Work instruction 1:
Say whether each statement agrees with the report on the Copenhagen stock exchange fire, answering yes or no and quoting the deciding words of the report: (a) the building dates back to 1625; (b) some people were trapped inside the building; (c) the building currently houses the Danish chamber of commerce.
Work instruction 2:
Please revise the part of the report on the Copenhagen stock exchange fire starting with "Copenhagen’s historic stock" and going on through "was being evacuated.", putting "artworks" in place of "paintings".

Document excerpt:
───
Copenhagen’s historic stock exchange in flames

Source: BBC 

Denmark’s historic old stock exchange building in the centre of Copenhagen has been engulfed by fire.

The 17th Century Børsen is one of the city’s oldest buildings and onlookers gasped as its iconic spire collapsed in the flames.

Everyone inside the building was able to leave and people rushed to rescue some of its historic paintings.

Culture minister Jakob Engel-Schmidt said 400 years of Danish cultural heritage had gone up in flames.The building, dating back to 1625, is a stone’s throw from Denmark’s parliament, the Folketing, and the royal palace, Christiansborg. Danish media said the nearby square was being evacuated.

The old stock exchange was being renovated and had been shrouded in scaffolding and protective plastic covering. It currently houses the Danish chamber of commerce, which described the scenes on Tuesday morning as a terrible sight. 

Local craftsman Henrik Grage told Danish TV that it was a tragic day. “This is our Notre-Dame,” he said, comparing it with the fire that engulfed the roof and spire of the cathedral in the centre of Paris in 2019.

The Paris fire broke out under the eaves of Notre-Dame on 15 April when it was also shrouded in scaffolding as part of extensive renovations. Investigators have blamed either a short circuit in the electrics or a worker’s cigarette butt that was not properly put out.
───
Data for review:
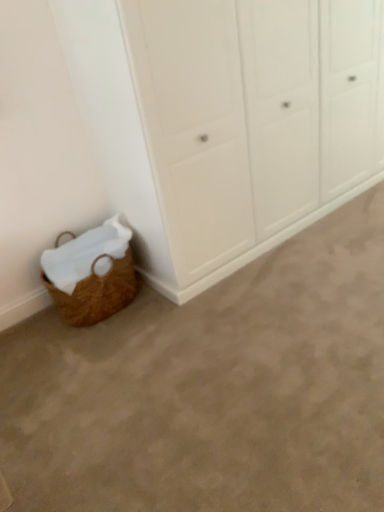
Question: From a real-world perspective, relative to brown woven basket at lower left, is brown woven basket at lower left vertically above or below?

Choices:
 (A) above
 (B) below

Answer: (A)

Question: Based on their sizes in the image, would you say brown woven basket at lower left is bigger or smaller than brown woven basket at lower left?

Choices:
 (A) big
 (B) small

Answer: (B)

Question: Estimate the real-world distances between objects in this image. Which object is closer to the white matte cupboard at lower left?

Choices:
 (A) brown woven basket at lower left
 (B) brown woven basket at lower left

Answer: (A)

Question: Which object is positioned closest to the brown woven basket at lower left?

Choices:
 (A) brown woven basket at lower left
 (B) white matte cupboard at lower left

Answer: (A)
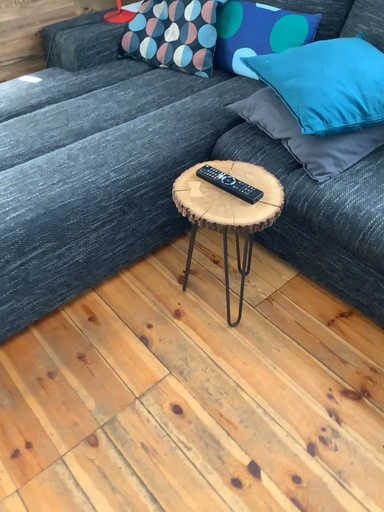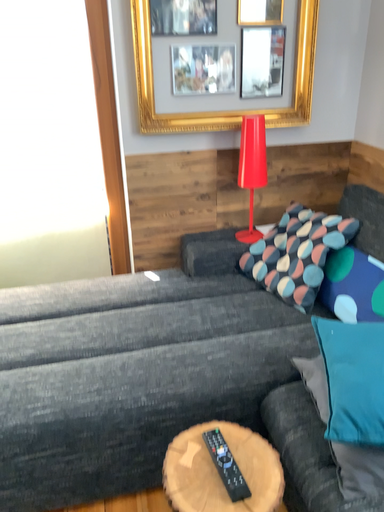
Question: How did the camera likely rotate when shooting the video?

Choices:
 (A) rotated right
 (B) rotated left

Answer: (B)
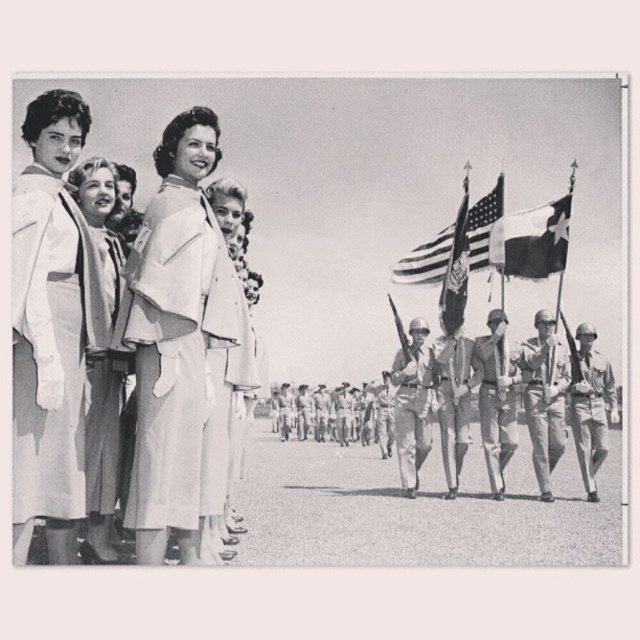
Is light beige fabric dress at center to the left of camouflage fabric uniform at center from the viewer's perspective?

Yes, light beige fabric dress at center is to the left of camouflage fabric uniform at center.

Can you confirm if light beige fabric dress at center is thinner than camouflage fabric uniform at center?

Yes.

Does point (234, 420) come closer to viewer compared to point (547, 369)?

Yes, it is in front of point (547, 369).

Locate an element on the screen. The image size is (640, 640). light beige fabric dress at center is located at coordinates (227, 381).

Which is behind, point (86, 522) or point (561, 397)?

Point (561, 397)

Which is more to the left, silky white dress at center or camouflage fabric uniform at center?

silky white dress at center

Is point (113, 179) positioned in front of point (545, 332)?

That is True.

Locate an element on the screen. silky white dress at center is located at coordinates (102, 454).

Is white fabric dress at left to the right of light beige fabric dress at center from the viewer's perspective?

Incorrect, white fabric dress at left is not on the right side of light beige fabric dress at center.

Is point (19, 413) positioned after point (220, 356)?

No, (19, 413) is in front of (220, 356).

Between point (13, 324) and point (221, 516), which one is positioned in front?

Point (13, 324) is in front.

The width and height of the screenshot is (640, 640). Identify the location of white fabric dress at left. (51, 346).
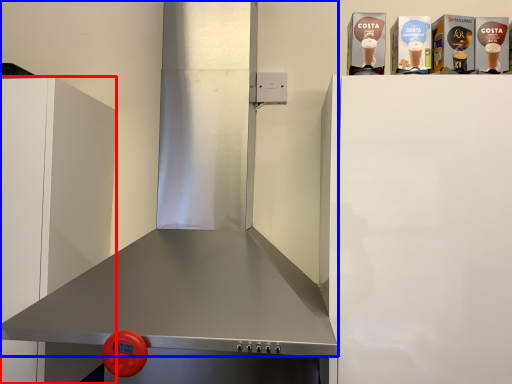
Question: Which object appears closest to the camera in this image, cabinetry (highlighted by a red box) or exhaust hood (highlighted by a blue box)?

Choices:
 (A) cabinetry
 (B) exhaust hood

Answer: (B)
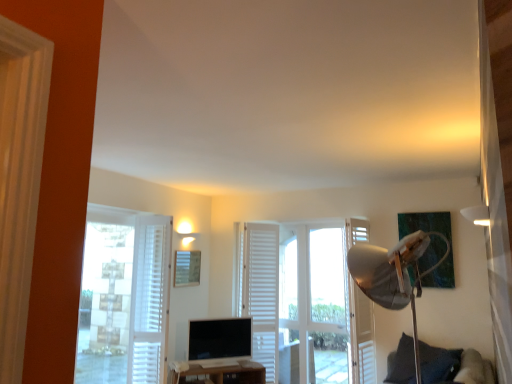
Question: From the image's perspective, is white wooden door at center under white matte lampshade at upper right?

Choices:
 (A) yes
 (B) no

Answer: (A)

Question: Is white wooden door at center outside white matte lampshade at upper right?

Choices:
 (A) yes
 (B) no

Answer: (A)

Question: Is white wooden door at center at the right side of white matte lampshade at upper right?

Choices:
 (A) yes
 (B) no

Answer: (B)

Question: Is white wooden door at center looking in the opposite direction of white matte lampshade at upper right?

Choices:
 (A) yes
 (B) no

Answer: (B)

Question: Does white wooden door at center have a lesser height compared to white matte lampshade at upper right?

Choices:
 (A) no
 (B) yes

Answer: (A)

Question: Is white wooden door at center closer to camera compared to white matte lampshade at upper right?

Choices:
 (A) no
 (B) yes

Answer: (A)

Question: Is wooden picture frame at center wider than white matte curtain at center, the 2th curtain positioned from the front?

Choices:
 (A) yes
 (B) no

Answer: (B)

Question: Is wooden picture frame at center shorter than white matte curtain at center, the second curtain when ordered from left to right?

Choices:
 (A) yes
 (B) no

Answer: (A)

Question: From a real-world perspective, is wooden picture frame at center on white matte curtain at center, the second curtain when ordered from left to right?

Choices:
 (A) no
 (B) yes

Answer: (B)

Question: Is wooden picture frame at center positioned far away from white matte curtain at center, the 2th curtain positioned from the front?

Choices:
 (A) yes
 (B) no

Answer: (B)

Question: Considering the relative positions of wooden picture frame at center and white matte curtain at center, the first curtain positioned from the right, in the image provided, is wooden picture frame at center in front of white matte curtain at center, the first curtain positioned from the right,?

Choices:
 (A) no
 (B) yes

Answer: (A)

Question: From a real-world perspective, is wooden picture frame at center located beneath white matte curtain at center, positioned as the first curtain in back-to-front order?

Choices:
 (A) yes
 (B) no

Answer: (B)

Question: Is wooden picture frame at center positioned beyond the bounds of brown wooden tv stand at lower center?

Choices:
 (A) yes
 (B) no

Answer: (A)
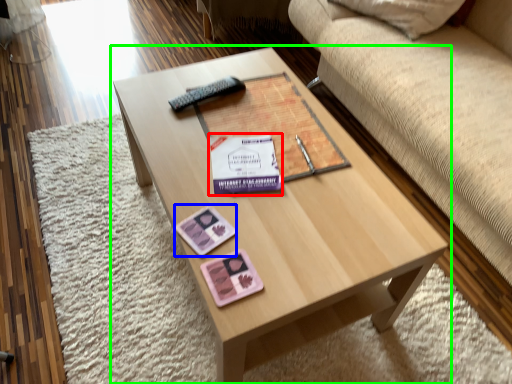
Question: Estimate the real-world distances between objects in this image. Which object is farther from paperback book (highlighted by a red box), currency (highlighted by a blue box) or coffee table (highlighted by a green box)?

Choices:
 (A) currency
 (B) coffee table

Answer: (B)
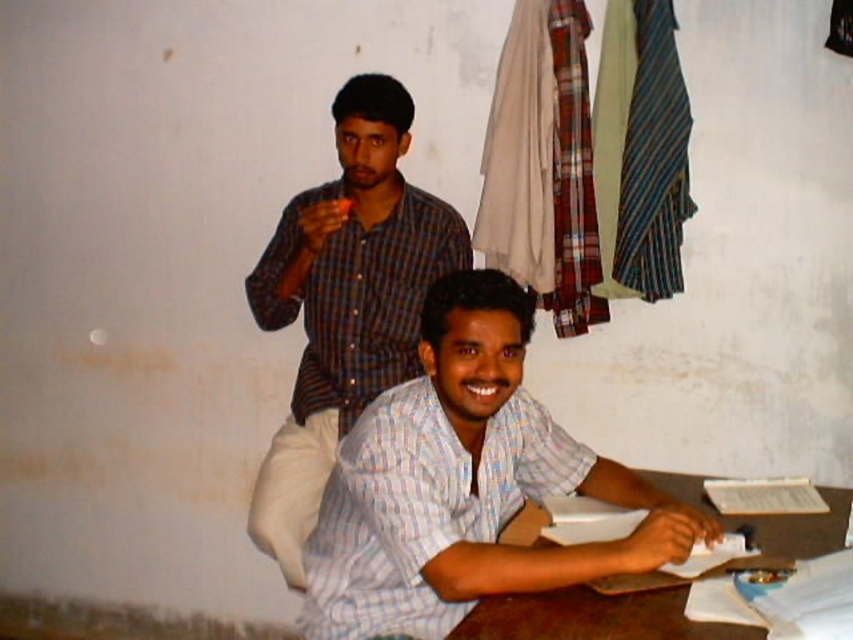
Between point (503, 371) and point (663, 472), which one is positioned behind?

The point (663, 472) is behind.

Between light blue checkered shirt at center and brown wooden table at lower right, which one appears on the left side from the viewer's perspective?

light blue checkered shirt at center

Which is in front, point (421, 470) or point (662, 637)?

Point (662, 637)

This screenshot has width=853, height=640. Find the location of `light blue checkered shirt at center`. light blue checkered shirt at center is located at coordinates (465, 484).

Looking at this image, does light blue checkered shirt at center appear on the left side of checkered fabric shirt at upper center?

Incorrect, light blue checkered shirt at center is not on the left side of checkered fabric shirt at upper center.

Does light blue checkered shirt at center have a larger size compared to checkered fabric shirt at upper center?

No, light blue checkered shirt at center is not bigger than checkered fabric shirt at upper center.

Is point (398, 509) more distant than point (294, 522)?

No, it is in front of (294, 522).

Locate an element on the screen. The height and width of the screenshot is (640, 853). light blue checkered shirt at center is located at coordinates (465, 484).

Can you confirm if checkered fabric shirt at upper center is shorter than brown wooden table at lower right?

No, checkered fabric shirt at upper center is not shorter than brown wooden table at lower right.

Which is more to the right, checkered fabric shirt at upper center or brown wooden table at lower right?

brown wooden table at lower right is more to the right.

Which is behind, point (381, 125) or point (589, 618)?

The point (381, 125) is more distant.

In order to click on checkered fabric shirt at upper center in this screenshot , I will do `click(345, 301)`.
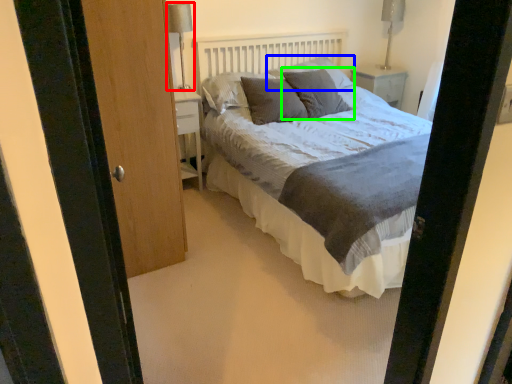
Question: Based on their relative distances, which object is farther from table lamp (highlighted by a red box)? Choose from pillow (highlighted by a blue box) and pillow (highlighted by a green box).

Choices:
 (A) pillow
 (B) pillow

Answer: (B)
───
Written reply 1:
(a) Yes: "The building, dating back to 1625"
(b) No: "Everyone inside the building was able to leave"
(c) Yes: "It currently houses the Danish chamber of commerce"

Written reply 2:
Copenhagen’s historic stock exchange in flames

Source: BBC 

Denmark’s historic old stock exchange building in the centre of Copenhagen has been engulfed by fire.

The 17th Century Børsen is one of the city’s oldest buildings and onlookers gasped as its iconic spire collapsed in the flames.

Everyone inside the building was able to leave and people rushed to rescue some of its historic artworks.

Culture minister Jakob Engel-Schmidt said 400 years of Danish cultural heritage had gone up in flames.The building, dating back to 1625, is a stone’s throw from Denmark’s parliament, the Folketing, and the royal palace, Christiansborg. Danish media said the nearby square was being evacuated.